The most promising examples include:

  • The Netherlands: Innovation in waste disposal

The Netherlands is arguably one of the most innovative European countries when it comes to reducing and disposing of plastics. For waste pick-up, residents only pay for the disposal of trash, not recyclables. It’s a simple solution: the more you throw away, the more you pay, which creates a major incentive to recycle.

Additionally, there are plans by the Dutch company Ioniqa to build a state-of-the art bottle recycling facility this coming year. Traditionally bottles must be sorted by colour and can only be recycled a finite number of times, but the new plant will be able to remove all impurities and break the plastics down into raw materials that can be used as new plastic. These innovative technologies make sorting and recycling easier than ever, and Unilever has already signed on as a future customer.

  • Norway: Reverse vending machines

Since 1972, the country has used "reverse vending machines" to collect recyclables. Located outside supermarkets, schools and other public places, the machines are part of the nationwide bottle deposit scheme, and Norwegians who turn the bottles in receive a supermarket voucher or cash. 97% of the country’s bottles are now recycled and the system, known as "panteordning", is so successful that other countries are looking to imitate it.

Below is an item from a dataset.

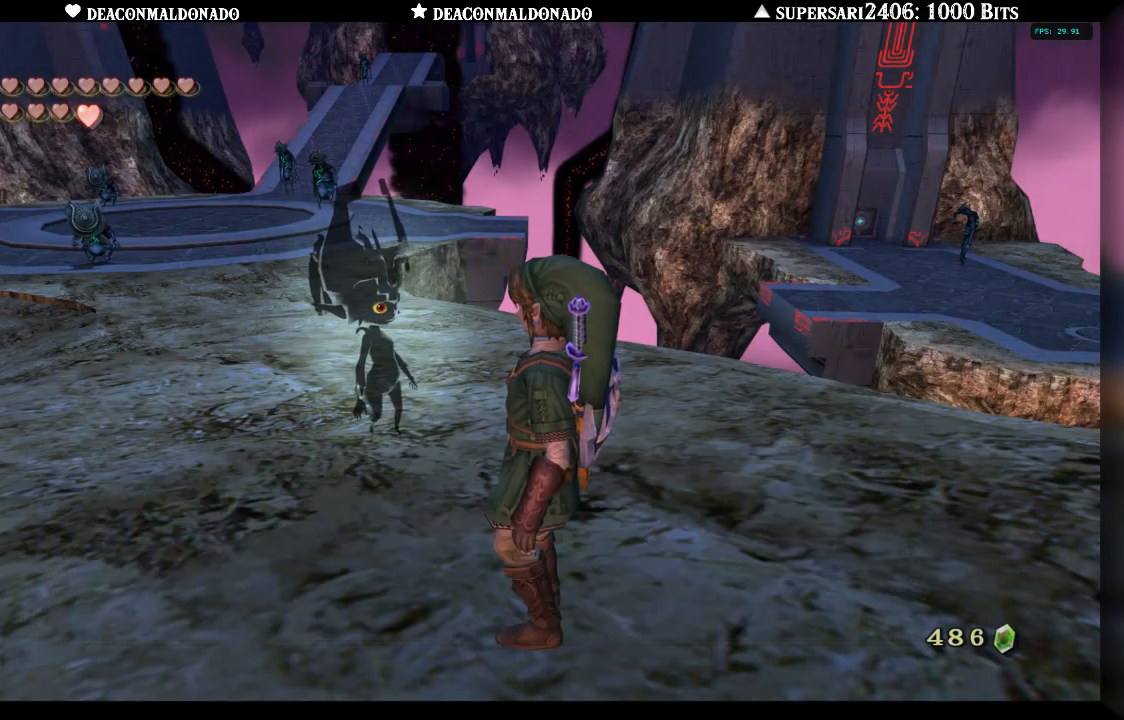
{"buttons": [], "left_stick": "center", "right_stick": "center", "events": []}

  • Italy: Plastic-free islands

When it comes to recycling rates, Italy consistently ranks high on the list of European countries. But off the Italian coast, the Isole Tremiti archipelago is taking it a step further. As of 1 May 2018, all single-use plastics are banned and the government has said they will impose fines of up to 500 euros for anyone who flouts the rules. The islands, a popular tourist destination in the Adriatic Sea, hope to reduce plastic pollution in their waters, which are rich in marine life and a major tourist attraction.

  • Ireland: Plastic bag levy and "shop and drop"

Ireland was one of the earliest countries to tackle the issue of single-use plastic bags. In 2002, the government imposed a 15 cent fee (now 22), on bags, one of the first such taxes. The results were immediate. At the time of the ban, the Irish consumed on average 350 bags per person. By 2012 this had dropped to 14. Revenues from the fees collected have since been used to fund waste management and other environmental programmes in the country.

This method of taxing bags has since been replicated around the world and inspired other countries to take stricter measures by implementing all out bans. While the country has been responsible in dealing with plastic waste, Irish citizens have taken the initiative and want more to be done, most recently organizing a nationwide “shop and drop” day, in which shoppers left plastic packaging behind in supermarkets to convince companies and consumers cut down on unnecessary plastic.

  • France: Banned bags and all single-use plastics

While the EU recently proposed a ban on single use plastics, France passed the same law almost two years ago. In September 2016, the French government decided to implement a four-year phase out non-compostable plastic cups, cutlery and plates. By 2020, most forms of single-use plastic will be banned countrywide.

This goes hand in hand with other progressive environmental policies adopted in recent years. Like a growing number of countries, France banned plastic shopping bags in 2014 and most shops now offer paper or reusable alternatives.